Wellesley College has its share of folklore, including a collection of ghost stories and legends about almost every building on campus. A popular LiveJournal post, which details several of the most common Wellesley legends, actively feeds the interest in ghost stories. Among the most prominent are the stories of the suicide suites, the Beebe ghost and the lake walk proposal.
Dulce Gonzalez ’16, house president of Beebe, described the story of the Beebe ghost.
“There was a [Beebe] sixth floor with a trap door that lead to it. The house president lived there and started acting erratically. She apparently committed suicide in that room, but evidence later suggested that she had been abducted,” Gonzalez said.
LiveJournal sources further claim that the student was taken or possessed by a woman in black. One post stated that “one night her friends heard something, and they got worried so they ran upstairs to check on her, and she was gone — disappeared forever. But on her desk there was note which read ‘The woman in black from one one will come again. Run, run.’”
Gonzalez herself has never seen the ghost, but she has not ruled out the possibility.
“I’ve never experienced anything, but first and second floor tenants have said that their rooms could be haunted. I do believe [in ghosts], but living on the fifth floor, I prefer to think that this one doesn’t exist,” Gonzalez said.
There is indeed a trap door on the fifth floor of Beebe, but Gonzalez still isn’t convinced. “I just think that’s how people get to the roof,” she said.
One of the more popular Wellesley legends is that of the “suicide suites,” the name given to a series of underground rooms in Tower, accessible only through the tunnels. Maggie Calmer ’18, a resident assistant in Cazenove, tried to explore the suicide suites her first year.
“We went through a weird hallway with graffiti all over it and eventually we came to a staircase, where, at the top, there was a weird green door. We tried to open it, but it was locked,” Calmer said.
The backstory that Calmer was given matched the strange aura of the place.

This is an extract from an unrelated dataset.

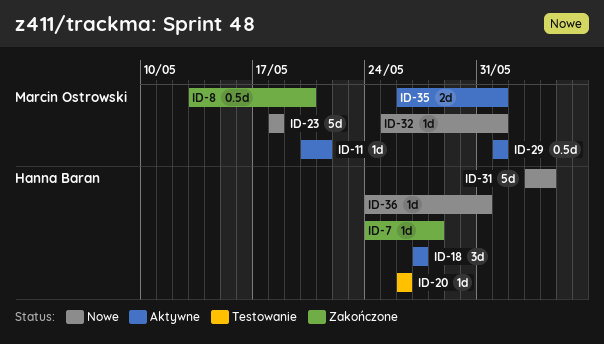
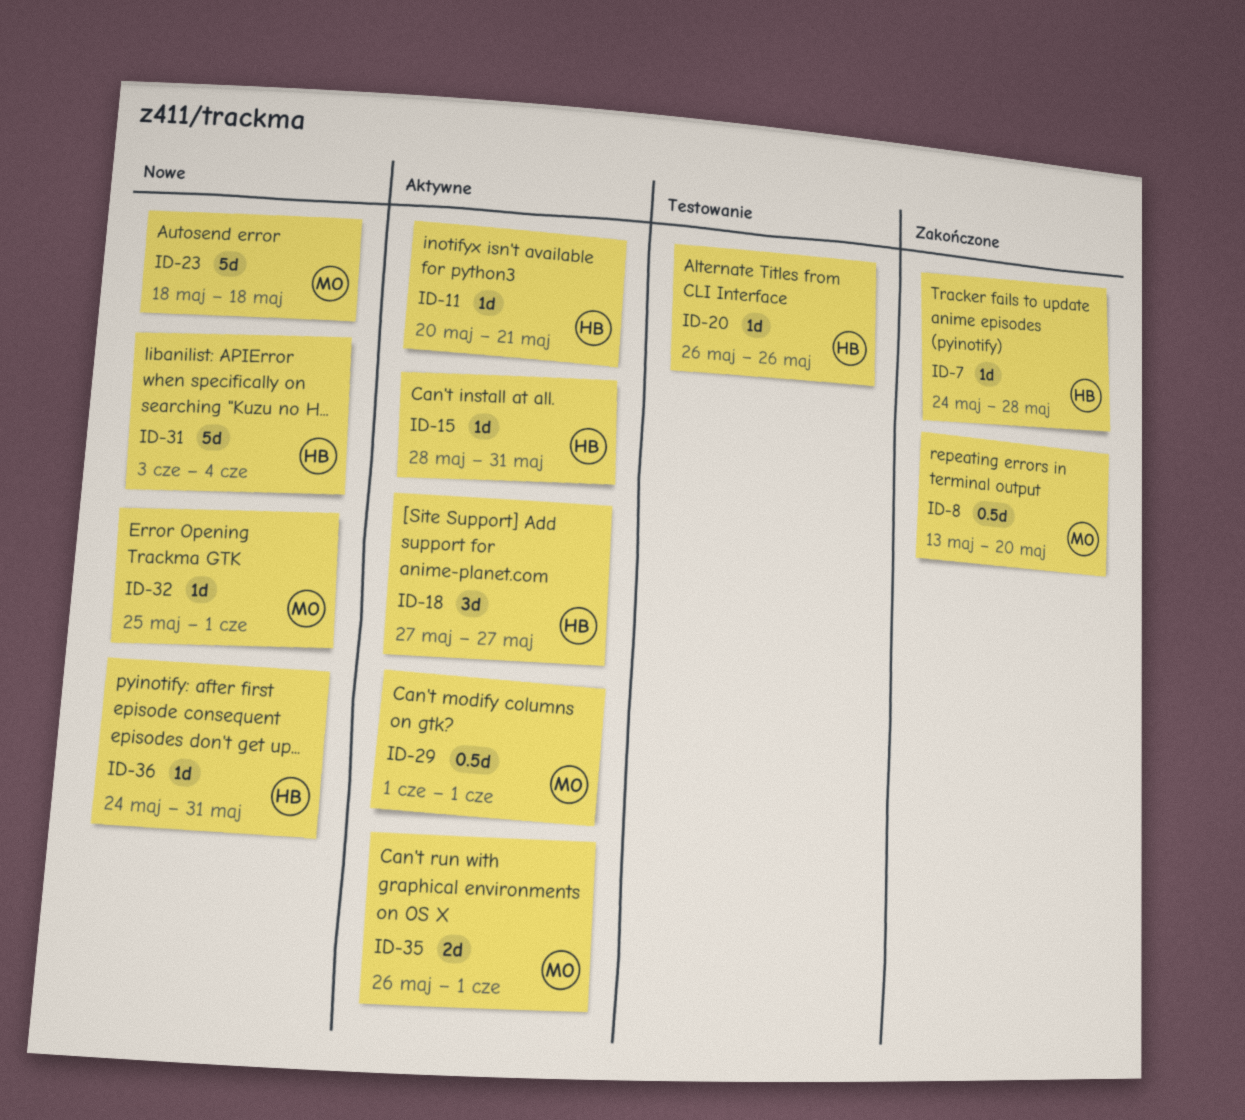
ID-11, owner: Marcin Ostrowski -> Hanna Baran
ID-15: none -> present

“I’ve heard that in every group of girls that lived there, at least one would commit suicide every year. Apparently, one year, a girl went crazy and tried to kill someone else. The rooms housed custodial staff for a while but eventually were shut off. People would explore the rooms and report that furniture was being moved,” Calmer said.
LiveJournal claims that a student was driven mad after her mother started to summon spirits that followed her to Wellesley. She eventually attempted to kill someone else living in the suites. According to the post, “No one wanted to live in that hallway after that because the memories were too traumatic. The hallway was sealed off and all the doors locked.”
Calmer does not believe in ghosts, but that does not prevent her from seeing truth in the story of the suicide suites.
“I’m sure it’s true that a lot of girls committed suicide there. [The tunnels] were dark, gross and decrepit. Something was making those girls go crazy. It could have been a domino effect,” she said.
Olivia Lafferty ’18 believes in spirits and claims to have seen them on Wellesley’s campus. A resident of the quad for two years, she believes that both her first and second year rooms have been visited by shades.
“I’ve seen a shade who would come to my window all throughout October. There was also a woman with a Victorian bun who would sit at my desk. She seemed like someone who was studying. Sometimes they like to play jokes. I thought my roommate was waving at me from our room in the quad and when I came up, no one was here,” she said.
She does not know if any of these shades are connected to a specific haunting in Wellesley’s mythology, but she has reason to think that they are not.
“I think hauntings are referring to vengeful stories. I haven’t encountered those, but I think that spirits are more frequent here that people think. The benign ones are around. Everywhere I go there’s something, but they’re not really that scary,” Lafferty said.
The jury is still out on the truth behind Wellesley legends, though they certainly comprise an important part of the college’s culture. Lafferty does not necessarily believe in the legends, but she does not see the harm in them.
“I think [ghost stories] are a way to get our kicks in an isolated area. I think it’s fun and benign, as long as we don’t disturb anything,” she said.
Other students’ sentiments echo Lafferty’s.
“I think that Wellesley legends are really fun and cool. I like how my older friends passed the story on to me when I was a first year. It’s like a humorous legacy,” Calmer said.
Gonzalez agreed, saying “I think ghost stories give the college character. It just makes it a little more cool; it makes it seem like the history of Wellesley is a little more with us.”
Jenn Harris ’19 added a lighter spin to the story. Her aunt and cousin, both Wellesley alumnae, told her the legend of Lake Waban.
“I think that [the legends] are really fun. It’s one of the cool things about going to Wellesley,” she said. “So apparently if you walk with your significant other around the lake three times, they have to propose or you can throw them in. My aunt told me that in her junior year, her boyfriend convinced her to take the walk around the lake, and when it started raining, they went back to her dorm in Severance, and he proposed. They’re still married to this day,” Harris said.